Gay Men's Health Crisis Treatment Issues, Vol. 5, No. 6 - August 30, 1991
David Barr
Bristol-Myers Squibb, maker of the drug, has made ddI available to patients through an expanded access program developed by the company, the FDA, and AIDS activists. Through this program, the drug has reached over 20,000 people during the past two years. FDA approval will make ddI available to many more people who might benefit from it and will allow doctors to prescribe the drug in combination with AZT. There is, however, no conclusive evidence so far showing that AZT in combination with ddI is better than either drug alone.
The most prevalent side effects of ddI are pancreatitis, peripheral neuropathy and gastrointestinal (GI) problems. The GI difficulties are most probably related to the buffer used and should be resolved when Bristol releases the new formulation of the drug.
This is the first time that an AIDS treatment for approval based solely on the improvement of T4 counts. Most of the data presented to the committee were from phase I trials and from the expanded access program. Therefore, the amount of data was not sufficient to reach a standard worthy of drug approval. However, supplementary data were presented from an interim analysis of ACTG trial #117, a phase Ii study comparing ddI with AZT in patients on long-term AZT. These data showed a higher sustained T4 cell rise in ddI patients as compared to patients taking AZT, and proved instrumental to the committee's decision. The continuing ACTG ddI trials will eventually offer a better picture about the drug's effectiveness and clinical outcomes.
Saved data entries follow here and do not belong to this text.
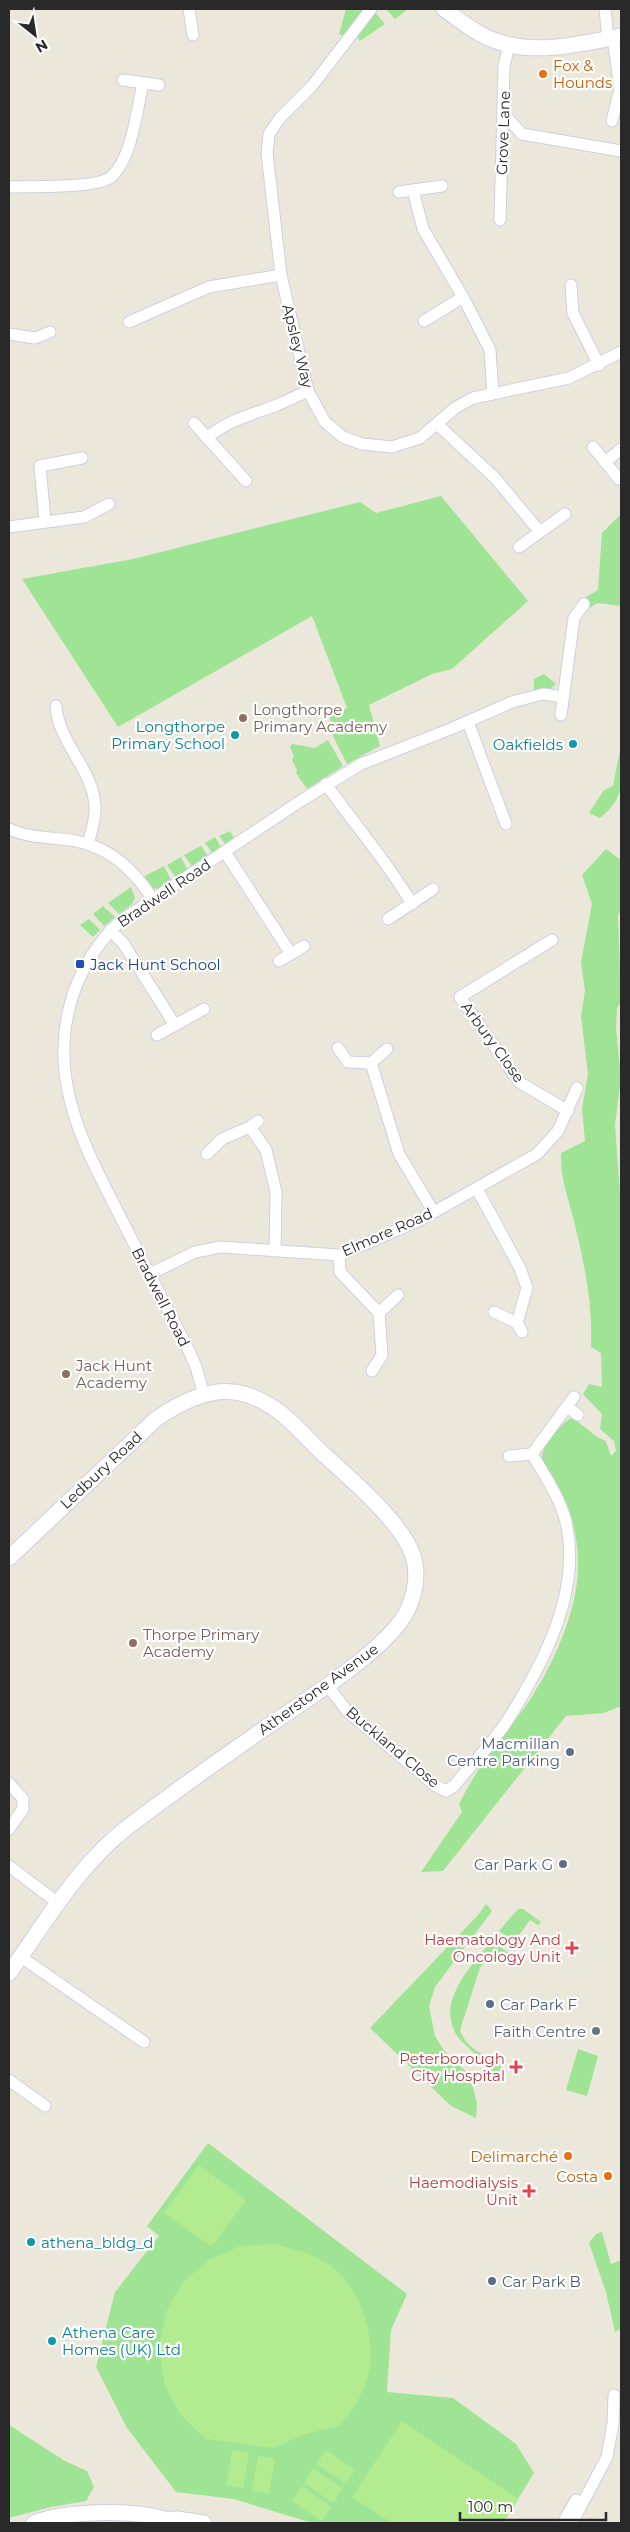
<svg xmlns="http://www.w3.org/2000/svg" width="630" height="2532" font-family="Montserrat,sans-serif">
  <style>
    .green { fill: #9fe494 }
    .pitch { fill: #b2eb90 }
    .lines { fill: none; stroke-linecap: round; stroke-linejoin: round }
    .street-casing { stroke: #cfcfe2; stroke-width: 13 }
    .secondary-casing { stroke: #cfcfe2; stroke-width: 17 }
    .street { stroke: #fff; stroke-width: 11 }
    .secondary { stroke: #fff; stroke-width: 15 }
    .food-dot { fill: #e8710a; stroke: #fff; stroke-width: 2 }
    .education-dot { fill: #8d6e63; stroke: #fff; stroke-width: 2 }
    .culture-dot { fill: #0f9aa8; stroke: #fff; stroke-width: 2 }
    .transit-dot { fill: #1a4fb4; stroke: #fff; stroke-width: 2 }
    .service-dot { fill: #5c6f8a; stroke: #fff; stroke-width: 2 }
    .health-dot { fill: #e0444e; stroke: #fff; stroke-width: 2 }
    .worship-dot { fill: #6b7280; stroke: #fff; stroke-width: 2 }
    .labels { text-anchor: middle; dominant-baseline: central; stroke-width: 4.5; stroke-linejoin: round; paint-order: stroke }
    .food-label { font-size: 15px; fill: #c56008; stroke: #fff; text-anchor: end }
    .street-label { font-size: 15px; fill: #292929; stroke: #fff }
    .education-label { font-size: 15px; fill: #785e54; stroke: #fff; text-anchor: start }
    .culture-label { font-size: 15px; fill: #0d838f; stroke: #fff; text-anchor: end }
    .transit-label { font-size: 15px; fill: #164399; stroke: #fff; text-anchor: start }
    .service-label { font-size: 15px; fill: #4e5e75; stroke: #fff; text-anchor: end }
    .health-label { font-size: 15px; fill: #be3a42; stroke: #fff; text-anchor: end }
    .worship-label { font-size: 15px; fill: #5b616d; stroke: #fff; text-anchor: end }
  </style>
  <rect width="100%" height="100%" fill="#ebe7da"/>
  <g class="green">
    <path d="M346 9 363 10 344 36 339 34Z"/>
    <path d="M386 9H408L395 19Z"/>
    <path d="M374 11 385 24 360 41 357 36Z"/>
    <path d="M441 496 528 601 452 669 432 674 369 705 380 746 347 764 332 734 330 717 347 708 312 616 118 727 22 579 133 559 360 502 376 513Z"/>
    <path d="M621 514V606L598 603 587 609 581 600 598 590 602 533Z"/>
    <path d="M544 674 556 684 547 691 534 692V679Z"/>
    <path d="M328 740 343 766 307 789 296 773 297 770 292 760 294 756 290 747 292 744 315 748Z"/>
    <path d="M621 745C621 778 628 795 600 818L589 813 604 790 613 786Z"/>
    <path d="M230 831 235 840 227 846 219 836Z"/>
    <path d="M215 837 222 849 213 854 205 843Z"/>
    <path d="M201 846 209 858 193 868 184 855Z"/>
    <path d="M606 849 621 860V910L618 915 621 1002 617 1008 616 1028 621 1078 615 1125 621 1208V1706L604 1713 566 1716 443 1871 421 1872 462 1812 459 1804C467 1789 475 1774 484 1761 497 1741 514 1723 527 1704 553 1666 577 1613 578 1567 578 1542 574 1517 562 1494 557 1482 545 1470 542 1457 541 1448 564 1418 573 1418L597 1437 606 1441 611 1456 616 1451 614 1441 600 1429 602 1414 583 1394 589 1384 602 1387 601 1353 591 1347C593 1304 584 1262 574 1221 568 1198 560 1176 561 1153L585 1141 582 1108 588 1074 581 1016 585 991 581 962 592 904 582 875Z"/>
    <path d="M181 857 188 871 177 879 167 865Z"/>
    <path d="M164 866 172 882 159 889 151 888 144 879 145 876Z"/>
    <path d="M131 887 135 898 132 904 119 914 108 903Z"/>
    <path d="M103 906 115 917 104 926 93 914Z"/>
    <path d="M89 919 100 930 93 937 80 925Z"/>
    <path d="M486 1904 492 1911 435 1987 429 2006 435 2036 443 2049 470 2076 477 2103 476 2118 451 2106 370 2028 478 1915Z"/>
    <path d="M518 1909H523L541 1922 538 1925 530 1920 514 1942 499 1931Z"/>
    <path d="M494 1943 515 1957 510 1963 500 1955 494 1962 488 1958 480 1968 460 2030C466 2048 484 2057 503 2060L496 2084C491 2075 485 2066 479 2058 472 2050 463 2044 457 2036 436 2002 469 1969 489 1944Z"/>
    <path d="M578 2049 598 2056 587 2096 566 2090Z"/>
    <path d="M208 2143 407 2294 391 2330 387 2392 453 2398 516 2444 534 2473 503 2523H312L234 2499 176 2492 127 2428 96 2367 115 2292 159 2236 147 2226Z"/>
    <path d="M602 2232 611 2264 621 2260V2329L615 2332 606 2292 589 2243 596 2234Z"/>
    <path d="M9 2425 65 2461 87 2471 94 2487 86 2501 51 2507 9 2518Z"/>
  </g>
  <g class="pitch">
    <path d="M199 2165 246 2200 212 2247 164 2213Z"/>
    <path d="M275 2244C297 2250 320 2255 337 2271 369 2302 382 2358 359 2398 354 2408 346 2417 339 2426L306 2434 273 2448 206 2439 180 2414 164 2383 159 2347 166 2312 183 2282 209 2260 240 2246Z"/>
    <path d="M402 2421 519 2499 503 2523H392L352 2497Z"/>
    <path d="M232 2450 249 2453 243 2488 226 2485Z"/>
    <path d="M326 2450 355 2470 346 2484 316 2464Z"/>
    <path d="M258 2456 275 2459 269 2494 252 2491Z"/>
    <path d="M313 2468 343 2489 333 2503 304 2483Z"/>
    <path d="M302 2486 331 2507 322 2521 292 2501Z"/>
  </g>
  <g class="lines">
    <g class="street-casing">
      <g id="street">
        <path d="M189 9 193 35"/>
        <path d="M371 9 312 86 280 118 269 134 267 153 281 275 308 391 325 422 343 437 362 444 392 447 420 438 455 408 473 398 569 378 621 352"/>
        <path d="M605 9 608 39"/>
        <path d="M123 80 159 85"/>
        <path d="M504 114 522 134 621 151"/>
        <path d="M612 121 620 89 613 38"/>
        <path d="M9 187C30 186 96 189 111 177 132 159 137 109 143 83"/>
        <path d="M413 190 423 229 463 297 490 350 493 394"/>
        <path d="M399 192 442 186"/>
        <path d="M500 220 504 66 509 45"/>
        <path d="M571 285 573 313 599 365"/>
        <path d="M424 321 463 297"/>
        <path d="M129 322 209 287 281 275"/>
        <path d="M9 334 35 338 50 332"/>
        <path d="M194 423 246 481"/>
        <path d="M437 424 495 478 540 532"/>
        <path d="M207 438C228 420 250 415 275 406 286 401 297 396 308 391"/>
        <path d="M593 447 619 479"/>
        <path d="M605 462 621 449"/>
        <path d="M45 521 40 466 82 458"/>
        <path d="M9 527 84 517 109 504"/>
        <path d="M519 547 565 514"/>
        <path d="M56 706C59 745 93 768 95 806 96 819 91 832 88 844"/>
        <path d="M561 715 574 618 584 604"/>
        <path d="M468 722 506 824"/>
        <path d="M326 784C354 824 387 861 412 904"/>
        <path d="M9 829C31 839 53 837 76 841 112 848 134 871 153 899"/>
        <path d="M225 852 291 954"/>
        <path d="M388 919 433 889"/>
        <path d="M110 930 123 943 175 1025"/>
        <path d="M552 940 460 997 519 1082 568 1111"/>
        <path d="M279 961 304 946"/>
        <path d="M157 1035 204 1009"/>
        <path d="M338 1048 348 1062 371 1063 387 1049"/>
        <path d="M371 1063 399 1154 433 1211"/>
        <path d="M250 1127 266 1150 276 1192 275 1251"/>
        <path d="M207 1154 222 1139 250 1127 258 1121"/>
        <path d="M477 1189 520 1268 527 1288 517 1323"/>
        <path d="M339 1255 340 1272 379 1313 382 1355 372 1371"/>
        <path d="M150 1274 195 1252 221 1247 339 1255 420 1220 537 1154 558 1131 577 1088"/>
        <path d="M494 1312 517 1323 522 1332"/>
        <path d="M379 1313 398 1295"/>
        <path d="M204 1395 196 1367 189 1351C168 1309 146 1268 125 1226 85 1148 41 1073 77 984 88 958 101 938 122 920L302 800 361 764 453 728 512 702 543 694 563 697"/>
        <path d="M567 1407 578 1415"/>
        <path d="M532 1454 574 1397"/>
        <path d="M509 1456 532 1454"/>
        <path d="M327 1685 347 1711 436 1786 446 1791 454 1786C471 1765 492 1744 507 1721 543 1664 582 1592 566 1522 560 1498 545 1476 532 1454"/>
        <path d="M9 1783 23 1799V1809L9 1829"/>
        <path d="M9 1866 58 1903"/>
        <path d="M21 1957 144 2042"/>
        <path d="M9 2080 45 2106"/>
        <path d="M563 2523 576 2500"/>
        <path d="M572 2523 607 2457 613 2423 614 2395"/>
      </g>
    </g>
    <g class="secondary-casing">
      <g id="secondary">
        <path d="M444 9C458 19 471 30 486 37 529 57 576 45 621 36"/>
        <path d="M9 1558 156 1419C181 1402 213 1385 244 1394 256 1397 268 1404 278 1411 293 1422 306 1437 319 1450 347 1476 399 1519 412 1553 419 1572 416 1591 408 1609 390 1650 293 1708 255 1735 212 1765 170 1795 129 1826 78 1865 46 1922 9 1973"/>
        <path d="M154 2520 177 2519 204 2523"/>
        <path d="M34 2523C65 2511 131 2509 164 2519"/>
      </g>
    </g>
    <use href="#street" class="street"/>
    <use href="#secondary" class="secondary"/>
  </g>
  <g class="food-dot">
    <circle cx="543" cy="74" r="5"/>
    <circle cx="568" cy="2156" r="5"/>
    <circle cx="608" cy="2176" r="5"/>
  </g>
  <g class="education-dot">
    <circle cx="243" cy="718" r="5"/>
    <circle cx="66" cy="1374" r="5"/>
    <circle cx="133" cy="1643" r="5"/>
  </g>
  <g class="culture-dot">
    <circle cx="235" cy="735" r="5"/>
    <circle cx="573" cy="744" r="5"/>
    <circle cx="31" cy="2242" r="5"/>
    <circle cx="52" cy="2341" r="5"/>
  </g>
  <rect class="transit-dot" x="75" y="959" width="10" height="10" rx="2.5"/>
  <g class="service-dot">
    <circle cx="570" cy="1752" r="5"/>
    <circle cx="563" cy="1864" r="5"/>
    <circle cx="490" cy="2004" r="5"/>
    <circle cx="492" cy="2281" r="5"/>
  </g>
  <g class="health-dot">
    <path d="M569.5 1940.5h5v5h5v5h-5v5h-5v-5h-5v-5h5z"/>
    <path d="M513.5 2059.5h5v5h5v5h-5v5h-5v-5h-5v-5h5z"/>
    <path d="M526.5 2183.5h5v5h5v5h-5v5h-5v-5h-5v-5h5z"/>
  </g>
  <circle class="worship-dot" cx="596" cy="2031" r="5"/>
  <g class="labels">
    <g class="food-label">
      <text x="553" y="65" text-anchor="start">Fox &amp;<tspan x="553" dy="17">Hounds</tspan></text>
      <text x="558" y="2156">Delimarché</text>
      <text x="598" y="2176">Costa</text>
    </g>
    <g class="street-label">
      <text transform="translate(503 133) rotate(-88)">Grove Lane</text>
      <text transform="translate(298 346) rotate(76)">Apsley Way</text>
      <text transform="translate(164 893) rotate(-34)">Bradwell Road</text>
      <text transform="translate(493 1042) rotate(54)">Arbury Close</text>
      <text transform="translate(387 1232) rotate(-24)">Elmore Road</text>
      <text transform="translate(161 1297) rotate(63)">Bradwell Road</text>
      <text transform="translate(101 1470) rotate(-43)">Ledbury Road</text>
      <text transform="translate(318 1689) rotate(-36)">Atherstone Avenue</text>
      <text transform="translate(393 1747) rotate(40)">Buckland Close</text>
    </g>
    <g class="education-label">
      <text x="253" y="709">Longthorpe<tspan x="253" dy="17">Primary Academy</tspan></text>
      <text x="76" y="1365">Jack Hunt<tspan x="76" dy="17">Academy</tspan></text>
      <text x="143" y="1634">Thorpe Primary<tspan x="143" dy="17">Academy</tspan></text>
    </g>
    <g class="culture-label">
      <text x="225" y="726">Longthorpe<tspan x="225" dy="17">Primary School</tspan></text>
      <text x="563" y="744">Oakfields</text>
      <text x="41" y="2242" text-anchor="start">athena_bldg_d</text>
      <text x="62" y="2332" text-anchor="start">Athena Care<tspan x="62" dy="17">Homes (UK) Ltd</tspan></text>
    </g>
    <g class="transit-label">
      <text x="90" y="964">Jack Hunt School</text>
    </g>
    <g class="service-label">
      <text x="560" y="1743">Macmillan<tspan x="560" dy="17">Centre Parking</tspan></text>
      <text x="553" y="1864">Car Park G</text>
      <text x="500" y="2004" text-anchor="start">Car Park F</text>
      <text x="502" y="2281" text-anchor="start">Car Park B</text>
    </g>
    <g class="health-label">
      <text x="561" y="1939">Haematology And<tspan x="561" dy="17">Oncology Unit</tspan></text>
      <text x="505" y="2058">Peterborough<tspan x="505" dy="17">City Hospital</tspan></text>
      <text x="518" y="2182">Haemodialysis<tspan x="518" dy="17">Unit</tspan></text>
    </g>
    <g class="worship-label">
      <text x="586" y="2031">Faith Centre</text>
    </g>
  </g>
  <rect width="630" height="2532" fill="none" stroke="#292929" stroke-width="20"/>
  <g transform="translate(35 35) rotate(150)" stroke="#ffffff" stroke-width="4" paint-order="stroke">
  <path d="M0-4L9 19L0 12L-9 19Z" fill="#292929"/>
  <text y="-8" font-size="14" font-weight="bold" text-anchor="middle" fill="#292929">N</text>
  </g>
  <path d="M460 2512v8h146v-8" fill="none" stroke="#292929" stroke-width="2.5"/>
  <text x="468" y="2512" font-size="15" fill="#292929" stroke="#ffffff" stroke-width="4" paint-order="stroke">100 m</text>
</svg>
Participants in the committee meeting were uncomfortable with the small amount of useful data presented. However, the importance of ddI's approval was apparent to those involved. While we would all like more and better data to help in making our treatment decisions, the reality is that patients and physicians have had to use insufficient data to make every single treatment decision since the first day of the epidemic. Unfortunately, we do not have time to wait until better data are available. The drugs that look most promising must be made available as soon as possible in order to provide patients and doctors with choices. At the same time, we must ensure that researchers continue to collect solid data, in ways which meet both the immediate and future needs of people with AIDS.
The development of ddI should be seen as the model for all AIDS drugs in the future. Expanded access programs, the use of surrogate markers for approval and an expeditious approval process must be the status quo in developing treatments for life- threatening illnesses. Further, community involvement is important at every step to facilitate a drug development process that best meets the needs of patients. Some aspects of the approval process for ddI went well, and others did not. We must learn from our mistakes and move on. FDA should approve ddI soon. There is still no word on the price of the drug.